EXERCISE REQUIREMENTS
The answer should hold nothing but the lines from the one with "left shoulder: (275, 278)" through the end of the listing below, each exactly as written.

=== Section Start ===

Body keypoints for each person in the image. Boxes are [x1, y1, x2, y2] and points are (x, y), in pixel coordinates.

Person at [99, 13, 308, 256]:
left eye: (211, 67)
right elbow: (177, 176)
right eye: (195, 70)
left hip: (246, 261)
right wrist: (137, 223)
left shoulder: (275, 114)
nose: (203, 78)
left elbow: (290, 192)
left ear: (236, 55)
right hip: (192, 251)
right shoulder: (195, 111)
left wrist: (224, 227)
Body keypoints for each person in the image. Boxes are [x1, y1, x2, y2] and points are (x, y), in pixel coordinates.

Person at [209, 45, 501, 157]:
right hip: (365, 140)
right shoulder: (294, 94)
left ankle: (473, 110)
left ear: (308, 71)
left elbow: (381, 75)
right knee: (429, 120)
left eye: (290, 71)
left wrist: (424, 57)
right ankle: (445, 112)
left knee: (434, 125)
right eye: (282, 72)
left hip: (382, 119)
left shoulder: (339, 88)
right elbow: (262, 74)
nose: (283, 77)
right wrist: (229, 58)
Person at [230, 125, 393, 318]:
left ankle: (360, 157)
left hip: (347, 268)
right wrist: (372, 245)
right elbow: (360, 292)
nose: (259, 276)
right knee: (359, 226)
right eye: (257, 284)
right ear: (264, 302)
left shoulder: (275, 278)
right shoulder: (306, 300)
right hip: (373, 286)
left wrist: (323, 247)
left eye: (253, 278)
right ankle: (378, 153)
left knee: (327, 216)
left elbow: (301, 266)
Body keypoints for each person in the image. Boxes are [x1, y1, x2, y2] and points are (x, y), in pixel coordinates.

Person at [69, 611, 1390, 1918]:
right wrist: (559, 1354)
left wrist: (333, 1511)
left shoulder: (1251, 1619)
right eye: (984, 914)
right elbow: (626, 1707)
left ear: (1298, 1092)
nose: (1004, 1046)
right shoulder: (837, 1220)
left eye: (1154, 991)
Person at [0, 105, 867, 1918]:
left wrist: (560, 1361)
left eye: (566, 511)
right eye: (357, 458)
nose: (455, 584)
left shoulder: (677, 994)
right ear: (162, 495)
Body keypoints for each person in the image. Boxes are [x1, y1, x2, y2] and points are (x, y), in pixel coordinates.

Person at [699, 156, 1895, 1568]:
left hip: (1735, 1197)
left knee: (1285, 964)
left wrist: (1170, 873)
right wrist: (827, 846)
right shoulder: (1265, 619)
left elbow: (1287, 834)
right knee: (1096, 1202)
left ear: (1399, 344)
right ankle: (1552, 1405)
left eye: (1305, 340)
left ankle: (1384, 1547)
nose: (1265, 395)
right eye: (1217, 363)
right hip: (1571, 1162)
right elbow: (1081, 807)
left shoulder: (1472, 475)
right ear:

=== Section End ===

RESPONSE
left shoulder: (275, 278)
right shoulder: (306, 300)
right hip: (373, 286)
left wrist: (323, 247)
left eye: (253, 278)
right ankle: (378, 153)
left knee: (327, 216)
left elbow: (301, 266)
Body keypoints for each person in the image. Boxes are [x1, y1, x2, y2] and points are (x, y), in pixel coordinates.

Person at [69, 611, 1390, 1918]:
right wrist: (559, 1354)
left wrist: (333, 1511)
left shoulder: (1251, 1619)
right eye: (984, 914)
right elbow: (626, 1707)
left ear: (1298, 1092)
nose: (1004, 1046)
right shoulder: (837, 1220)
left eye: (1154, 991)
Person at [0, 105, 867, 1918]:
left wrist: (560, 1361)
left eye: (566, 511)
right eye: (357, 458)
nose: (455, 584)
left shoulder: (677, 994)
right ear: (162, 495)
Body keypoints for each person in the image. Boxes are [x1, y1, x2, y2] and points are (x, y), in pixel coordinates.

Person at [699, 156, 1895, 1568]:
left hip: (1735, 1197)
left knee: (1285, 964)
left wrist: (1170, 873)
right wrist: (827, 846)
right shoulder: (1265, 619)
left elbow: (1287, 834)
right knee: (1096, 1202)
left ear: (1399, 344)
right ankle: (1552, 1405)
left eye: (1305, 340)
left ankle: (1384, 1547)
nose: (1265, 395)
right eye: (1217, 363)
right hip: (1571, 1162)
right elbow: (1081, 807)
left shoulder: (1472, 475)
right ear:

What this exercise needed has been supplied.